We wtorek blisko 560 tys. uczniów VI klas szkół podstawowych w całej Polsce będzie pisać sprawdzian. Wszyscy szóstoklasiści rozwiązywać będą takie same zadania.
Sprawdzian, zwany kompetencyjnym lub ponadprzedmiotowym, ma kontrolować nie tylko wiedzę ucznia, ale i jego umiejętności. Ma umożliwić ocenienie, w jakim stopniu opanował on czytanie, pisanie, rozumowanie, korzystanie z informacji i wykorzystywanie wiedzy w praktyce (w tym liczenie). Sprawdzian rozpocznie się o 9.00. Potrwa godzinę.
Organizuje go Centralna Komisja Egzaminacyjna. Sprawdzian ma charakter egzaminu zewnętrznego. Prace nie będą podpisywane przez uczniów nazwiskami, lecz kodowane. Arkusze egzaminacyjne rozwiązane przez szóstoklasistów będą sprawdzane przez egzaminatorów z okręgowych komisji egzaminacyjnych.
Sprawdzian jest powszechny i obowiązkowy. Dzieci niewidome, niedowidzące, niedosłyszące, głuche oraz z upośledzeniem umysłowym w stopniu lekkim otrzymają arkusze dostosowane do swoich możliwości. W przypadku uczniów z dysfunkcjami sprawdzian potrwa półtorej godziny.

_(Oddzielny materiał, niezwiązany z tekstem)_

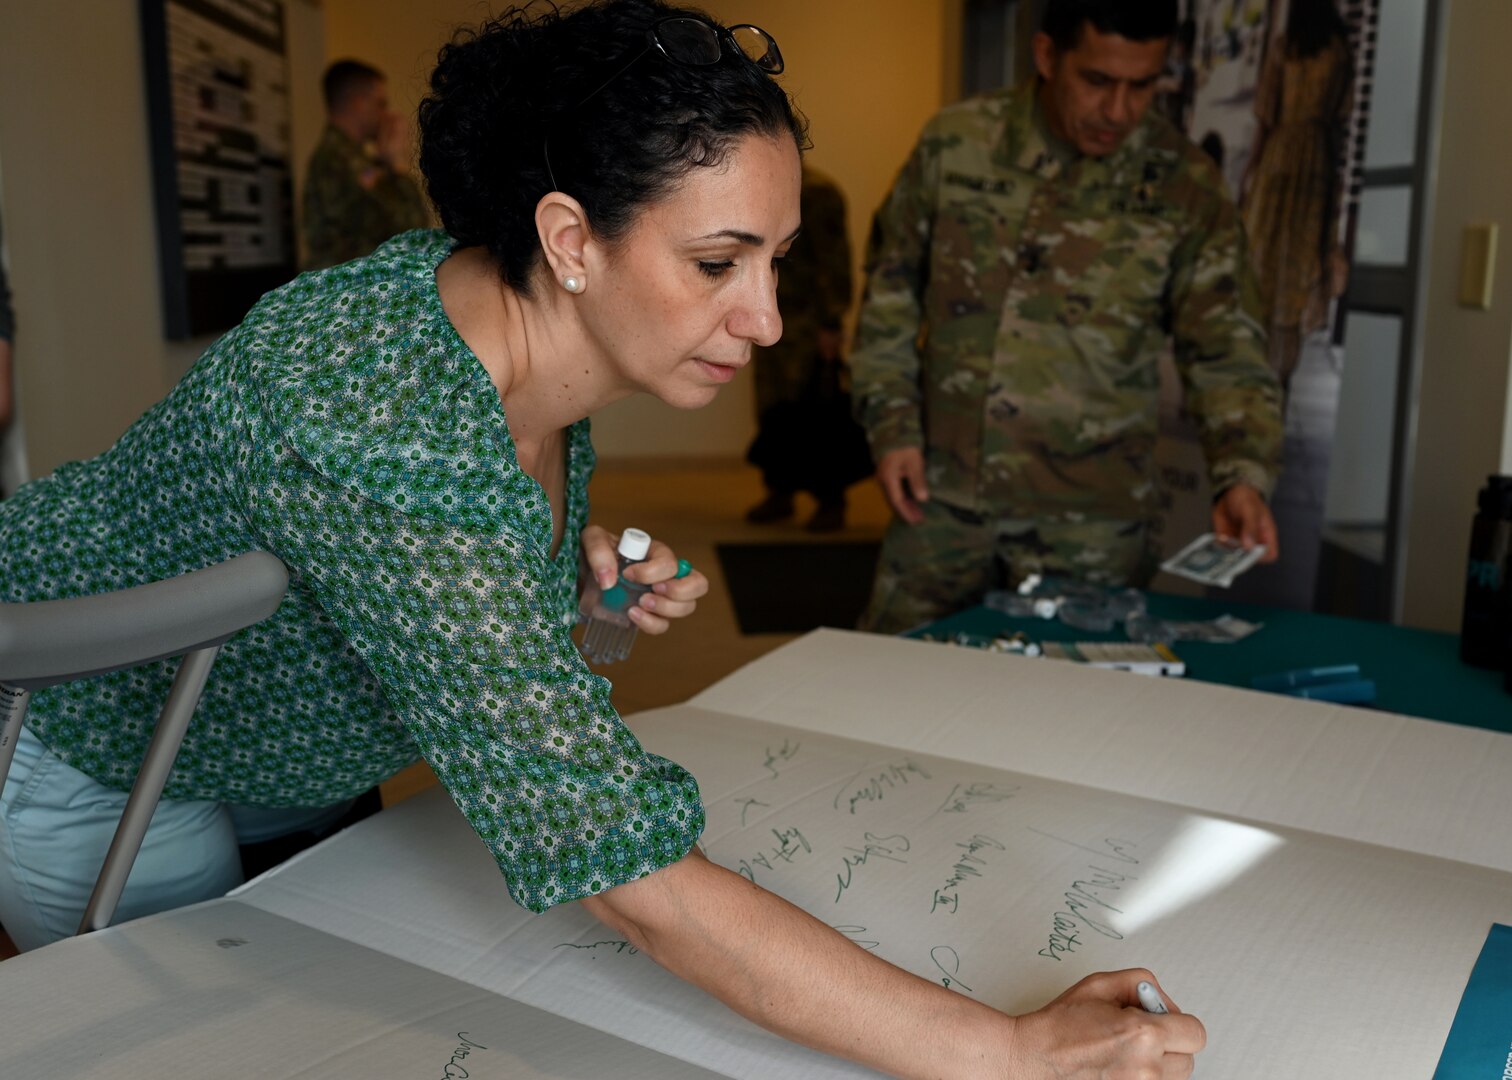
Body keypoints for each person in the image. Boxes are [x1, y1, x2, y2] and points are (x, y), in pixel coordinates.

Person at [0, 3, 1204, 1075]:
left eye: (776, 261)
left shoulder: (512, 333)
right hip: (95, 743)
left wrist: (571, 621)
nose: (770, 317)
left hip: (263, 735)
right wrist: (1003, 1053)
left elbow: (447, 625)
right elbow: (624, 872)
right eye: (719, 262)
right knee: (217, 1035)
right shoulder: (384, 418)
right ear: (571, 239)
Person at [851, 0, 1284, 635]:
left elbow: (1225, 347)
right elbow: (891, 293)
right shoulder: (959, 144)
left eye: (1143, 85)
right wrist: (892, 427)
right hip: (944, 501)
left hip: (1093, 523)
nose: (1119, 111)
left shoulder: (1184, 183)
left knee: (1074, 714)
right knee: (891, 685)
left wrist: (1242, 473)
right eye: (1098, 81)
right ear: (1048, 55)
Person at [1241, 0, 1353, 390]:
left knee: (1265, 261)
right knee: (1298, 268)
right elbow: (1341, 125)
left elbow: (1266, 119)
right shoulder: (1340, 50)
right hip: (1316, 170)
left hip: (1280, 159)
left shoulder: (1284, 46)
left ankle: (1254, 365)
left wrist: (1250, 174)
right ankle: (1282, 379)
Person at [743, 164, 856, 532]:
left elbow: (834, 260)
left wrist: (831, 322)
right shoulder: (767, 185)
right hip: (770, 311)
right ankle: (781, 490)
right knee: (775, 409)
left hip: (808, 321)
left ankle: (831, 498)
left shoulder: (817, 193)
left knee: (816, 412)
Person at [301, 59, 431, 270]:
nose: (385, 115)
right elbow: (411, 230)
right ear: (359, 102)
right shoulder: (345, 160)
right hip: (348, 291)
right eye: (381, 104)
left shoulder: (344, 157)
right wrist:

Przystąpienie do sprawdzianu jest warunkiem ukończenia szkoły. Jeśli uczeń z powodu choroby lub ważnych wypadków losowych nie może przystąpić do sprawdzianu we wtorek, będzie pisał go w drugim terminie w czerwcu. Również uczeń przyłapany na ściąganiu podczas sprawdzianu musi przystąpić do niego jeszcze raz. W wyjątkowych przypadkach okręgowa komisja egzaminacyjna może zwolnić ucznia ze sprawdzianu.
Jeśli szóstoklasista zamierza kontynuować naukę w gimnazjum rejonowym, to liczba uzyskanych przez niego punktów ze sprawdzianu nie ma większego znaczenia - i tak zostanie przyjęty do szkoły. W przypadku wyboru klas profilowanych, szkół prywatnych, społecznych albo renomowanych gimnazjów publicznych spoza rejonu, wyniki sprawdzianu mogą decydować o tym, czy uczeń zostanie przyjęty do szkoły.
Średni wynik otrzymany przez szóstoklasistów w ubiegłym roku, gdy sprawdzian przeprowadzany był po raz pierwszy, to 29,5 punktów na 40 możliwych. Z raportu Centralnej Komisji Egzaminacyjnej wynika, że uczniowie najgorzej poradzili sobie z wykorzystywaniem wiedzy w praktyce. Czy w tym roku będzie lepiej?